For LSL Plus I’m using the Parsec parser combinator library, which is an LL(k) parser. It has facilities for error reporting (when a parse failure occurs, it reports the position and what tokens were expected) but not error recovery. I believe I’ve found a low-tech way to get simple error recovery implemented, but I’m curious about more general techniques. A parser combinator library which supports error recovery is desribed in this paper, which I’m on the verge of reading… but before I educate myself on formal techniques for error recovery, I’m curious about how ‘error recovery’ can be defined. I think you perhaps could define it in terms of ‘edit distance’.
The ‘edit distance’ between two strings is the number of insertions/deletions/substitutions that it would take to transform one string into another. The following is a Haskell function that computes the edit distance between two strings.

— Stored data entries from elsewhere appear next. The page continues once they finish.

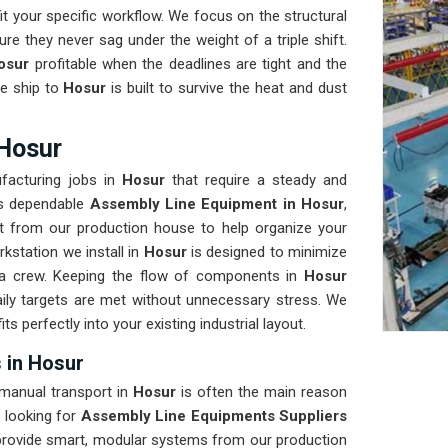
t your specific workflow. We focus on the structural
re they never sag under the weight of a triple shift.
osur
profitable when the deadlines are tight and the
e ship to
Hosur
is built to survive the heat and dust
 Hosur
facturing jobs in
Hosur
that require a steady and
eds dependable
Assembly Line Equipment in Hosur
,
t from our production house to help organize your
kstation we install in
Hosur
is designed to minimize
a crew. Keeping the flow of components in
Hosur
ily targets are met without unnecessary stress. We
fits perfectly into your existing industrial layout.
 in Hosur
 manual transport in
Hosur
is often the main reason
 looking for
Assembly Line Equipments Suppliers
provide smart, modular systems from our production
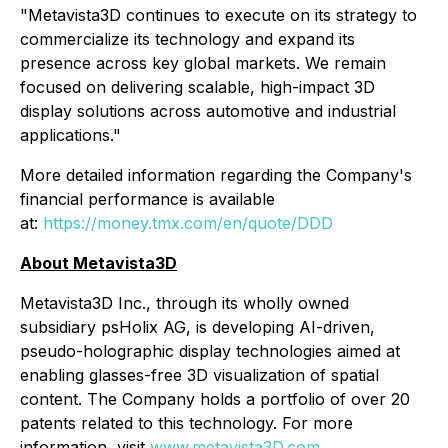
"Metavista3D continues to execute on its strategy to
commercialize its technology and expand its
presence across key global markets. We remain
focused on delivering scalable, high-impact 3D
display solutions across automotive and industrial
applications."
More detailed information regarding the Company's
financial performance is available
at:
https://money.tmx.com/en/quote/DDD
About Metavista3D
Metavista3D Inc., through its wholly owned
subsidiary psHolix AG, is developing AI-driven,
pseudo-holographic display technologies aimed at
enabling glasses-free 3D visualization of spatial
content. The Company holds a portfolio of over 20
patents related to this technology. For more
information, visit
www.metavista3D.com
.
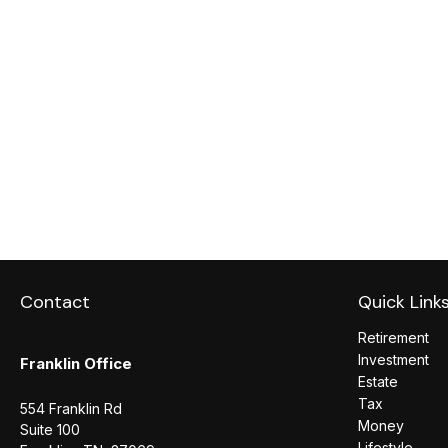
Contact
Quick Link
Retirement
Investment
Franklin Office
Estate
Tax
554 Franklin Rd
Money
Suite 100
Lifestyle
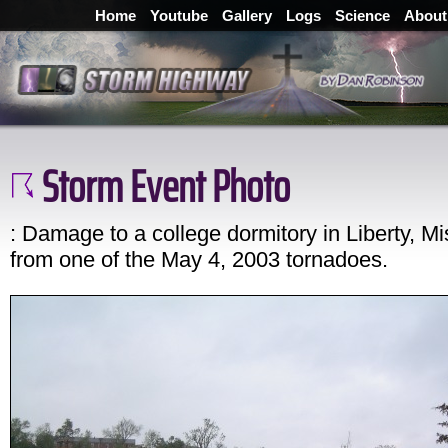
Home
Youtube
Gallery
Logs
Science
About
Storm Event Photo
: Damage to a college dormitory in Liberty, Mi
from one of the May 4, 2003 tornadoes.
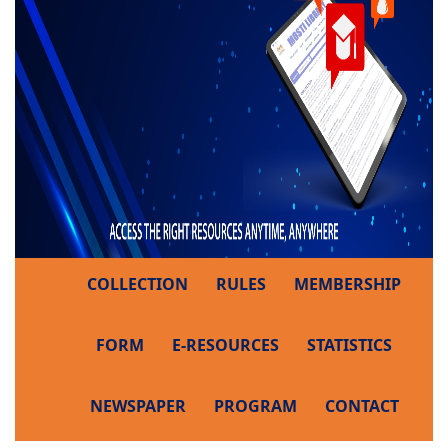
COLLECTION
RULES
MEMBERSHIP
FORM
E-RESOURCES
STATISTICS
NEWSPAPER
PROGRAM
CONTACT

> ed :: Eq a => [a] -> [a] -> Int
> ed s [] = length s
> ed [] t = length t
> ed (s:ss) (t:ts) =
> minimum [(if s == t then 0 else 1)
> + ed ss ts,
> 1 + ed ss (t:ts),
> 1 + ed (s:ss) ts]
A parser that does error recovery would try to find a correct string (one that parses) that is the least distance from the actual string being parsed. There will be a bound on the search path, since the grammar will have shortest string that parses correctly; the edit distance must be less than or equal to the length of the input string plus the length of the shortest possible correct string. (I.e. you can always delete the entire string and insert a correct string, which is the worst case for error recovery). Searching all strings from edit distance 1 to the maximum edit distance is of course not feasible (except for very tiny strings), but perhaps there are approaches much better than brute force, which is something like O(tn), where t is the number of possible tokens.
Nevertheless, I’ll probably go with an error recovery approach using Parsec that is heavily tuned to my grammar and existing parser.